Center for Data Innovation
The EU should direct investments to support digital innovation in the industries and technologies where it can build on core competencies, such as robotics, autonomous systems, high-performance computing, the Internet of Things and in key application areas, for instance health IT, smart grids, smart cities and e-government. In addition, to ensure companies can compete in the global digital economy, EU policymakers should avoid adopting more regulations that make it difficult for firms to gain scale, and that raise the costs and legal difficulty of developing and using technologies like AI.
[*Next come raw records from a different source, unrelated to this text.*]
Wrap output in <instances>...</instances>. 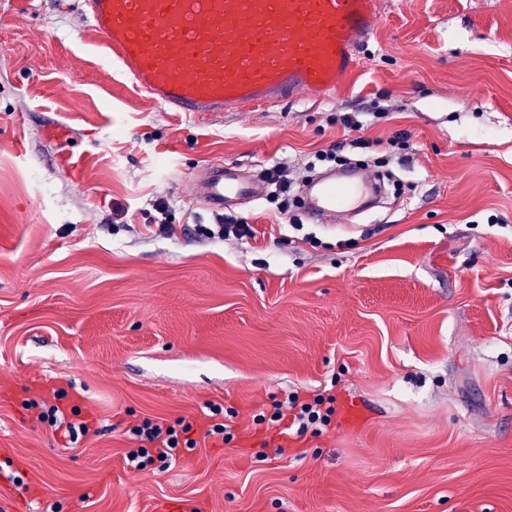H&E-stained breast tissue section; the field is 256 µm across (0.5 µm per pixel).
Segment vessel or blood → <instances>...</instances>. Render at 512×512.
Segmentation results:
<instances>
[{
    "label": "vessel or blood",
    "instance_id": "vessel-or-blood-1",
    "mask_svg": "<svg viewBox=\"0 0 512 512\" xmlns=\"http://www.w3.org/2000/svg\"><path fill=\"white\" fill-rule=\"evenodd\" d=\"M92 30L134 87L171 112L219 116L335 97L360 64L383 0H83ZM373 183L342 169L302 191L309 223L352 216ZM263 185L235 166L206 170L208 210L254 201Z\"/></svg>",
    "mask_w": 512,
    "mask_h": 512
}]
</instances>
The EU should not only invest in digital technologies, but also digital skills. The EU should address the digital skill gap by encouraging member states to integrate digital skills into their education curricula. Only 56% of the EU population is equipped with basic digital skills, which will be far from enough to boost EU competitiveness and productivity. But improving digital skills will likely require improving online education. Unfortunately, in several EU countries, the capacity of schools for digital teaching and learning remains limited. Through its newly-adopted Digital Education Action Plan, the EU should invest in the use of digital technologies in education, including remote teaching.
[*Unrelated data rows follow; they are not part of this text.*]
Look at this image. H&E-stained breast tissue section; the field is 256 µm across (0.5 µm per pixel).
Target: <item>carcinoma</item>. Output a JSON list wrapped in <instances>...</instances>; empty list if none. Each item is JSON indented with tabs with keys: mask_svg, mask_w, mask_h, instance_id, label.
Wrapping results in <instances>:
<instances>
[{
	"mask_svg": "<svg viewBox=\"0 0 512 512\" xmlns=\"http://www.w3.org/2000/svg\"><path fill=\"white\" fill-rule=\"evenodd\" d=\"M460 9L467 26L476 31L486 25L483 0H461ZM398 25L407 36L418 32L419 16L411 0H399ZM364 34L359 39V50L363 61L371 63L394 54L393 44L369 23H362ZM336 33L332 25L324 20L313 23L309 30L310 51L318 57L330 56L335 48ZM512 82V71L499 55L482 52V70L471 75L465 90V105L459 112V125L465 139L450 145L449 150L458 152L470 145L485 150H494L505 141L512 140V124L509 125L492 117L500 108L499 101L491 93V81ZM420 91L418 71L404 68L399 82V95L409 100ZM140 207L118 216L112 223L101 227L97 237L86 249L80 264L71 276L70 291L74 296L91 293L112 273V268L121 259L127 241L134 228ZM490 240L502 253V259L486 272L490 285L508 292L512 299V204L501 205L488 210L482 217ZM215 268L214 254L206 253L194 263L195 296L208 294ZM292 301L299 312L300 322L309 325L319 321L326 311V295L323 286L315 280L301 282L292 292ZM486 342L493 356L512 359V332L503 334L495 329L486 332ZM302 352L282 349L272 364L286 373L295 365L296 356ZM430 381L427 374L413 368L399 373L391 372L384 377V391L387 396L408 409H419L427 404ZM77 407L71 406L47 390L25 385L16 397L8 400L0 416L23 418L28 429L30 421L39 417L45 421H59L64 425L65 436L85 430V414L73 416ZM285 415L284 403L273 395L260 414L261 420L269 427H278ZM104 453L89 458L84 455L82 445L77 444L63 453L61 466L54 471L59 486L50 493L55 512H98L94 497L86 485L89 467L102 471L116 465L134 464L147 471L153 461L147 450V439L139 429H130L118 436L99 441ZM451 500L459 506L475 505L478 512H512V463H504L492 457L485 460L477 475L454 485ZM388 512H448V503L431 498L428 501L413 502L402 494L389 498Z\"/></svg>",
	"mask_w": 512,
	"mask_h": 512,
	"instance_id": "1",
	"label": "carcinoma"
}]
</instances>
The EU should also prioritise digital free trade and the free flow of data across its borders, as well as globally with its allies. Although the EU has made substantial progress in creating a Digital Single Market, European firms still face challenges in scaling up and developing emerging technologies, and full cross-border access to online content and services for all users is not yet a reality. For example, European citizens cannot securely access and exchange their electronic health records when seeking treatments in multiple EU countries. But an integrated digital single market will not be enough. EU firms will need global reach and scale, which will be difficult if the bloc limits cross-border data flows to its allied trade partners.
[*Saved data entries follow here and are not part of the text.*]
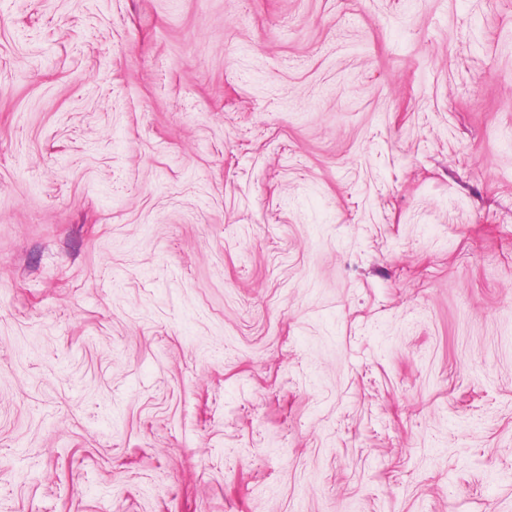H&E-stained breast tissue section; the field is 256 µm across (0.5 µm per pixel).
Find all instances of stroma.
Instances as JSON below:
<instances>
[{"label": "stroma", "mask_w": 512, "mask_h": 512, "mask_svg": "<svg viewBox=\"0 0 512 512\" xmlns=\"http://www.w3.org/2000/svg\"><path fill=\"white\" fill-rule=\"evenodd\" d=\"M0 512H512V0H0Z\"/></svg>", "instance_id": "obj_1"}]
</instances>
Rather than fighting a rear-guard action to erect roadblocks for US technology firms while attempting to protect and subsidise European firms, the EU should recognise who the real adversary is – China.
Finally, the EU should focus on aligning its industrial strategy with key allies to provide a unified front to the economic and national security challenges posed by China, such as intellectual property theft, forced technology transfers, and closed markets. Unfortunately, Europes current industrial strategy focuses on EU sovereignty rather than “allied nation sovereignty,” which contradicts Europes commitment to free trade and global innovation. Rather than fighting a rear-guard action to erect roadblocks for US technology firms while attempting to protect and subsidise European firms, the EU should recognise who the real adversary is – China. As such, EU officials should seek to establish a joint technology alliance with like-minded allied partners and pool resources in the many areas where that is mutually beneficial. To be competitive against China, the EU should coordinate with the United States, Japan, Australia, South Korea and others as it seeks to leverage technologies like AI and the Internet of Things, develop shared datasets and data standards, and improve cybersecurity in autonomous systems.
The Marshall Plan was a major factor in Europes post-war economic success, and this type of ambitious and strategic leadership will be necessary to recalibrate the European economy for the post-pandemic era.